One could hazard a guess at why she looks so sorry. The baby might be keeping her awake at nights. It is only two months old: perhaps she is in the throes of post-natal depression. The household may be taking time adjusting to the new arrival. She misses her friends and her freedom.

But this young mother, according to the police in the steel city of Jamshedpur, Bihar, northern India, is a mass murderer. Last Friday afternoon, they say, during a bout of "sustained and harsh interrogation", Chaitali Bhowmik broke down and confessed to having murdered her mother, father, brother and maternal grandmother.

In India it is common practice for the details of a crime and its alleged commission to be broadcast by the police - and published in the press - long before the case comes to trial.

So the young mother with the unruly infant is already well on the way to national notoriety. Police claim that Ms Bhowmik, aided by her "lover", Saiyad Rizwan "and his friends", rendered her four relatives comatose with poison, then slit their throats. They disposed of the corpses by cutting them in pieces and dumping them in the septic tank behind the house.

Saiyad Rizwan, Ms Bhowmik's alleged accomplice, looks equally hapless in the newspaper photographs, respectably dressed in dark shirt and light trousers, handcuffed between police officers, a blank, dreamy look on his young face.

The Jamshedpur police have decided to keep readers on the edge of their seats by releasing only snippets about the crime. So far we have the young alleged perpetrators (plus baby), the gruesome dispatch and macabre disposal.

What remains to be revealed are the motives, the involvement of Mr Rizwan's murky "friends", and the story of what went wrong.

"The police are not ready to divulge the story before the press at this moment," says the Hindustan Times, "as it will hamper investigation. Police have also formed six teams to nab the other accused in the case. Teams have been rushed in different directions and to various places to ensure immediate arrest of involved persons."
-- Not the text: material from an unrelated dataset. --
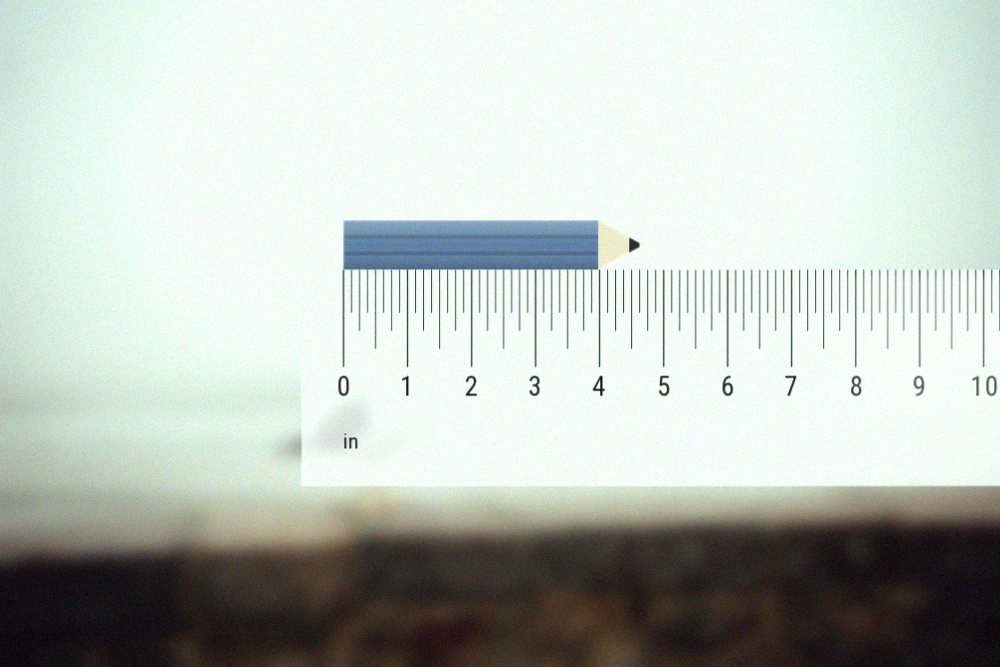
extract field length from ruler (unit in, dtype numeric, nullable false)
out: 4.625 in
Chaitali Bhowmik, her guilt so unfairly prejudged, enters the Indian headlines at a time when female villains are all the rage. Blitz on Sunday, India's raciest read, has a page on MOST WANTED WOMEN. They include "gangster moll Manisha Sharma", who is said to specialise in kidnapping rich businessmen for ransom, and sundry fraudsters, thieves and murderers.

Most menacing, though, is Sushila Chedda, who allegedly has a fixed modus operandi: she befriends rich Bombayites, borrows the property deeds to their lavish homes, and sells them on before vanishing with the proceeds. It may be thanks to her plausibility and charm that she is already out on bail.

The message of all these stories: The Women Are Coming. It is not coincidental that in the same issue of Blitz comes the news that Indian girls - like those in other countries - are making a habit of wiping the floor with the boys in school exam results.